One chapter was about the Romanian-born Schächter, who moved to Czechoslovakia, was imprisoned by the Nazis and died in Auschwitz.
“Schächter taught 150 prisoners the Verdi Requiem by rote because there was only one score. It’s an extraordinarily difficult piece of music to perform under the best of circumstances, even when you’re healthy and well-fed. It’s a work of great strength and a major part of the Catholic liturgy. But if you read the text in prison, it could have a different meaning. It’s a work of faith, like shaking a fist at those who defy God’s will.”
He emphasizes that the prisoners performed a number of other important musical works, such as the operas The Magic Flute and The Bartered Bride. “But such an important cultural society needed one crowning achievement to demonstrate the pinnacle of their determination.”
The prisoners at the camp performed the Requiem 15 times for the general population and once for the Red Cross (during a visit on which the officials were shown a trumped-up version of how well the inmates were treated).

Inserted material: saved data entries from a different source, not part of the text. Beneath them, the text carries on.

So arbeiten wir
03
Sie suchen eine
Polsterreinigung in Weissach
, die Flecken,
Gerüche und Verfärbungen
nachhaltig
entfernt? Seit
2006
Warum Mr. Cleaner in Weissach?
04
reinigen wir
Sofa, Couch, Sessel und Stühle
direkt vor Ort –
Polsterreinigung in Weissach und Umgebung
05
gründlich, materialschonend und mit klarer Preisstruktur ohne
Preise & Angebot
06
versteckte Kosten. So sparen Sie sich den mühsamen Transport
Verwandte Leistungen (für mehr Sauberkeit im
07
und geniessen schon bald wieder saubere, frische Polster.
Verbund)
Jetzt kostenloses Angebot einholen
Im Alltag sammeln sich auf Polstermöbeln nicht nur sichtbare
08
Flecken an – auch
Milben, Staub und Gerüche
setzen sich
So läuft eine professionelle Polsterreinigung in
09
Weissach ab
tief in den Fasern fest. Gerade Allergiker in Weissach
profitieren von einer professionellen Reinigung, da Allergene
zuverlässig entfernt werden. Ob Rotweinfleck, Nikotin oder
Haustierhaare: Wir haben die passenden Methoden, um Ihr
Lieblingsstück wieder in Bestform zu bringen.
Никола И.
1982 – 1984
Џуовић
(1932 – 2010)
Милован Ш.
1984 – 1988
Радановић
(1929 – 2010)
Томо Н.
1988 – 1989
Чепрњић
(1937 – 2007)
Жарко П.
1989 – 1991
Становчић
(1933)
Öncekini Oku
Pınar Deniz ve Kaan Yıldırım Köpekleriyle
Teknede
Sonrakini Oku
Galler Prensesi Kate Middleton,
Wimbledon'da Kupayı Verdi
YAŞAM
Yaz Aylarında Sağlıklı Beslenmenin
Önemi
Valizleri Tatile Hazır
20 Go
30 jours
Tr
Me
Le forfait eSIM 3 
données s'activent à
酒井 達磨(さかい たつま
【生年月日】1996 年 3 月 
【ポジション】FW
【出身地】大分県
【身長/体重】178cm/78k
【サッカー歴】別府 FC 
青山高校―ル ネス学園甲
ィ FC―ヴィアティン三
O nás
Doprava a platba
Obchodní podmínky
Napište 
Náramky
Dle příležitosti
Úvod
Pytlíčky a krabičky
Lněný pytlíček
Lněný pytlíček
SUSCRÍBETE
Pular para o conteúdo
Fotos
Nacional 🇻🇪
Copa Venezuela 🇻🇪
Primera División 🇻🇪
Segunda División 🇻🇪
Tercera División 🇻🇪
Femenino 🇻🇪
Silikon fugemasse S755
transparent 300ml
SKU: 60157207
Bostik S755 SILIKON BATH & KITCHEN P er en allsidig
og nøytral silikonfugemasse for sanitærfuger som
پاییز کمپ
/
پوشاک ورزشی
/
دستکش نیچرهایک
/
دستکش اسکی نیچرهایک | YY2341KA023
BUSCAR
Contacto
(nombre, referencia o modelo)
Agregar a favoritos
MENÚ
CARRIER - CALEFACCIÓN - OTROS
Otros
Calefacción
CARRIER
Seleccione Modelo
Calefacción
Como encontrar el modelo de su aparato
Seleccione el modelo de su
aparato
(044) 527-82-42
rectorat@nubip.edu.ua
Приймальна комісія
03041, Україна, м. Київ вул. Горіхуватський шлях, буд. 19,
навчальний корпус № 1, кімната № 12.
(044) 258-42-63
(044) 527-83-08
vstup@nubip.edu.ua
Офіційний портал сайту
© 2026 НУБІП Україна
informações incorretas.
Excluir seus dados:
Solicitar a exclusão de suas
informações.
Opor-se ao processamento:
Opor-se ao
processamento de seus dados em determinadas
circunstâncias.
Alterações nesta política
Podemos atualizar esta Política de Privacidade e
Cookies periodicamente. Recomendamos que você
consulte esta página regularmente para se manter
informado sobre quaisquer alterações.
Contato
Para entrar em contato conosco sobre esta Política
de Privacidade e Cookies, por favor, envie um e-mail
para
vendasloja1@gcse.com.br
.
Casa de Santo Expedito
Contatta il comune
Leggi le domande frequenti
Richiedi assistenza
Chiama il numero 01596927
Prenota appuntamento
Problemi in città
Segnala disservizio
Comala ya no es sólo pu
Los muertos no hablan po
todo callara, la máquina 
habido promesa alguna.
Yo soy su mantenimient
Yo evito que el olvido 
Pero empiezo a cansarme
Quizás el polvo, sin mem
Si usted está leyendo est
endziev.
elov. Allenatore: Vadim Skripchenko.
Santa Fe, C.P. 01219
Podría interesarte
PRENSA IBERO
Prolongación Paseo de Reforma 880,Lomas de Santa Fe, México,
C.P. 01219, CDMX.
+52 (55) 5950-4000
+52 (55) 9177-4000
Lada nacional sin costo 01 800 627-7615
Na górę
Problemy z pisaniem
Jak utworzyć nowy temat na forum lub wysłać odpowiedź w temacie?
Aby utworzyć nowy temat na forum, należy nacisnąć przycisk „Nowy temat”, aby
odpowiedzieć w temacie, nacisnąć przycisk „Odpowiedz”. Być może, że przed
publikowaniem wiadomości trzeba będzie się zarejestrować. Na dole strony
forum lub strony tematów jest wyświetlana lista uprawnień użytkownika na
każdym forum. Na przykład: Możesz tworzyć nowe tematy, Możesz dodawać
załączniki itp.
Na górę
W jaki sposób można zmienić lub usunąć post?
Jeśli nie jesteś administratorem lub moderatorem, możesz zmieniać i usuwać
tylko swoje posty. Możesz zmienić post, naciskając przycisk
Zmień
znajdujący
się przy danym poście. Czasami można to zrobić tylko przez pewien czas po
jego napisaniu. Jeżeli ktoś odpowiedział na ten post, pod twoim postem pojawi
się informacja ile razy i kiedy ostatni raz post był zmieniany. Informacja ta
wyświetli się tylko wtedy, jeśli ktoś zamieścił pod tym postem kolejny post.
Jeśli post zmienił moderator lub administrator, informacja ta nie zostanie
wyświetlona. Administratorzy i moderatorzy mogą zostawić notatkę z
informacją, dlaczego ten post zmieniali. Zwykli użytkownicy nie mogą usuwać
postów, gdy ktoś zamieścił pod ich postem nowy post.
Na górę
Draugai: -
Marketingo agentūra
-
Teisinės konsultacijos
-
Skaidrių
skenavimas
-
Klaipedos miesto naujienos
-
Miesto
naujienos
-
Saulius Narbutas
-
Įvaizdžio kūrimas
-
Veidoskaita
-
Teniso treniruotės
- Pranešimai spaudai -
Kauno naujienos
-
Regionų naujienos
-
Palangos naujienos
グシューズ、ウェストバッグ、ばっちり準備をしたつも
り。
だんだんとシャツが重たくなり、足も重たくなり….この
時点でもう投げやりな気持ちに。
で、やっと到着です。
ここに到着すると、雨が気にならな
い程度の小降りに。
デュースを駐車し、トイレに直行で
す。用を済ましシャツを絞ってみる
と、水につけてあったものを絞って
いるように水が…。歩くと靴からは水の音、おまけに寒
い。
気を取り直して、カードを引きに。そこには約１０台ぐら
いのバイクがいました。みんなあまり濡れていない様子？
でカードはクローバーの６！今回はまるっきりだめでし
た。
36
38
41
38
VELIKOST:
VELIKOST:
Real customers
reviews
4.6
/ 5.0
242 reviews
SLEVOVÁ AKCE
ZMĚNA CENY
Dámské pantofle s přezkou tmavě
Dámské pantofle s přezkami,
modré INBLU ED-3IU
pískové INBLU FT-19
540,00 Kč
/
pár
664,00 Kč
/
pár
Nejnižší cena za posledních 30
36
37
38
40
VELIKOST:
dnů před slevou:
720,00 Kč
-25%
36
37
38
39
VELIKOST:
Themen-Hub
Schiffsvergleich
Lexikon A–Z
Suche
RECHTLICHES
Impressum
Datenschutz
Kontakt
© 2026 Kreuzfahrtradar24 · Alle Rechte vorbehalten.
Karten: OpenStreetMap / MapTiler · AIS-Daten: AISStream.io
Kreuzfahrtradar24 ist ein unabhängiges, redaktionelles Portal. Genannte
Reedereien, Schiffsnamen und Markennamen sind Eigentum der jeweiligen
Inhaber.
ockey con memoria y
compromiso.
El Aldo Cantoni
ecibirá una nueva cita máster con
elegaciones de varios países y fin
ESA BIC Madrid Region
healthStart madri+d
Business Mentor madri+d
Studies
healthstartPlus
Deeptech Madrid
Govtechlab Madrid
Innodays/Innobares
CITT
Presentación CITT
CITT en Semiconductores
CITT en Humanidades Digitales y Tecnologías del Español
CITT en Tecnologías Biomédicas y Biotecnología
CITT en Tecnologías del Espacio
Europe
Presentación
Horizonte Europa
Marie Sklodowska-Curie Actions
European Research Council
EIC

“After the first performance, two-thirds of the choir were deported [to death camps]. It was the luck of the draw. Schächter had to teach it to new people. In all, about 400 inmates performed it.”
While at the camp, there was only a piano, “we use an orchestra because that is ideal,” he says. However, he starts each movement with a solo “slightly de-tuned piano” to connect with the performances in the camp.
The piece has been performed on the camp grounds in the Czech Republic three times, concerts that Sidlin says were “enormously emotional.” But all the performances have been emotional for him.
“Each place has its own meaning and spirit,” he says.
After the Israel Festival, he will supervise a production of Defiant Requiem in Prague in June 2013. “That was Schächter’s dream, to sing Verdi on a stage in Prague, in freedom.”
In spite of all he has done to bring this story and this music to the public, Sidlin emphasizes that while “it is a privilege to tell a story that needed to be told... this has nothing to do with me. I am in service to the story and survivors and those who perished, and their incredible deeds.”